BEGIN
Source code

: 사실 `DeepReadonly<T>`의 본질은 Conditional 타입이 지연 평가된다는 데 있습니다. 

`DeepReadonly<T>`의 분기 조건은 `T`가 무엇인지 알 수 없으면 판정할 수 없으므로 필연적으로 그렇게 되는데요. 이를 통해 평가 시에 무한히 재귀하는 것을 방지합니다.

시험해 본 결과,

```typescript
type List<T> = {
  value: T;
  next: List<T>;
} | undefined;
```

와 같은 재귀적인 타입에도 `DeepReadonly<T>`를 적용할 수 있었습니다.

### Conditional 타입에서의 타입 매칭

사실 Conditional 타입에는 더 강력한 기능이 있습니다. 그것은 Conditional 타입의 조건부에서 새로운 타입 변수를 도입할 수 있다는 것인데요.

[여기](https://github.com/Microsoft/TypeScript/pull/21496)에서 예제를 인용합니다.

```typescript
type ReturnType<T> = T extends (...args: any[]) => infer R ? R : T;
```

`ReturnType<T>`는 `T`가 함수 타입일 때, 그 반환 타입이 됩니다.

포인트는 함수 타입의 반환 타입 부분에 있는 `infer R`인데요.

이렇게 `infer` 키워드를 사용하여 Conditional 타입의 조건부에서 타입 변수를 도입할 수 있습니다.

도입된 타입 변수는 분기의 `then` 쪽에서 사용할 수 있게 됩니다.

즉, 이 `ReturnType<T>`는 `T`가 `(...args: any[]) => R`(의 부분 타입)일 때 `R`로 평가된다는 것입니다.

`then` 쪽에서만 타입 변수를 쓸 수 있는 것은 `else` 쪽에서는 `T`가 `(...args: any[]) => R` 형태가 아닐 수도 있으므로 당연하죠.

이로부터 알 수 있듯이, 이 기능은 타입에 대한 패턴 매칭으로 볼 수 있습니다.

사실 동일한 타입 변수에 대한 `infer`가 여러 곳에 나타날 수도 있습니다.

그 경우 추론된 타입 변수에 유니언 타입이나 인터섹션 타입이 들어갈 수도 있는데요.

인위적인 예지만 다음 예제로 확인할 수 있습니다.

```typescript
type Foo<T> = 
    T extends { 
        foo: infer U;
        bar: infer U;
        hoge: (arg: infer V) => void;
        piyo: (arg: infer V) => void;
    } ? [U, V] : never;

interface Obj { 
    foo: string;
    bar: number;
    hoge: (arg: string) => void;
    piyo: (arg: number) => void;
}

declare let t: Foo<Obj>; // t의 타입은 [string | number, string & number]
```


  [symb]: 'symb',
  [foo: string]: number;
END
BEGIN
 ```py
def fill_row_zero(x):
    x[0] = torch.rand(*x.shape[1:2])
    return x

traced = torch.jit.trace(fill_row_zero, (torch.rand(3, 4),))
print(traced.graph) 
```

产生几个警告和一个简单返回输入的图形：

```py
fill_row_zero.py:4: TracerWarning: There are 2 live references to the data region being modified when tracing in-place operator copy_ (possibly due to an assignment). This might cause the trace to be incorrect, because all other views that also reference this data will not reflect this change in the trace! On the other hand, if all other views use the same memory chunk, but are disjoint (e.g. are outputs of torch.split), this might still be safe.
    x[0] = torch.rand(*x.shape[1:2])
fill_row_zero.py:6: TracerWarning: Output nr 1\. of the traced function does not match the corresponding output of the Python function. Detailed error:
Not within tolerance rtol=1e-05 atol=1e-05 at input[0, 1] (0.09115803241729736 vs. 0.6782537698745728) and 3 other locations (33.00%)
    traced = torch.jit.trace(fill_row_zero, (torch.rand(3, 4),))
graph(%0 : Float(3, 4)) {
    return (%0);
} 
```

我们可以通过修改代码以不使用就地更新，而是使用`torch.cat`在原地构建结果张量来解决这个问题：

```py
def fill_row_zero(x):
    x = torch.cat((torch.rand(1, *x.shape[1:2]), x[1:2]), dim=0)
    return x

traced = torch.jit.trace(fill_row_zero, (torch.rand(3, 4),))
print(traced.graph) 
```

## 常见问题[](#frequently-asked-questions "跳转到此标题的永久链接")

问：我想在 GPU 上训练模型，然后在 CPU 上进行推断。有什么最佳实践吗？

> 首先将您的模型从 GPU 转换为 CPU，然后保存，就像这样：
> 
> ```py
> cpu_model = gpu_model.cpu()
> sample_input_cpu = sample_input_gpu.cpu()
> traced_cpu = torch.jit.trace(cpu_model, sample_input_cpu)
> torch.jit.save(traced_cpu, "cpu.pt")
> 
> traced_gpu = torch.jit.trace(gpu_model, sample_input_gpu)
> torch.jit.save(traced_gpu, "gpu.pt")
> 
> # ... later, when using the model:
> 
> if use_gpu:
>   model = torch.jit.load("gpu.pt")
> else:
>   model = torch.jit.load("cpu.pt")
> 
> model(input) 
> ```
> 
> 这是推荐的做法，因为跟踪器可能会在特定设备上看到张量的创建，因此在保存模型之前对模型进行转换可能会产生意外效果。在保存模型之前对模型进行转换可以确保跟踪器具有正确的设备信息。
END
▸ **Assignment**:
Above are the entries; count how many of their lines contain the word "then" and give only that number.

▸ **Written answer**:
2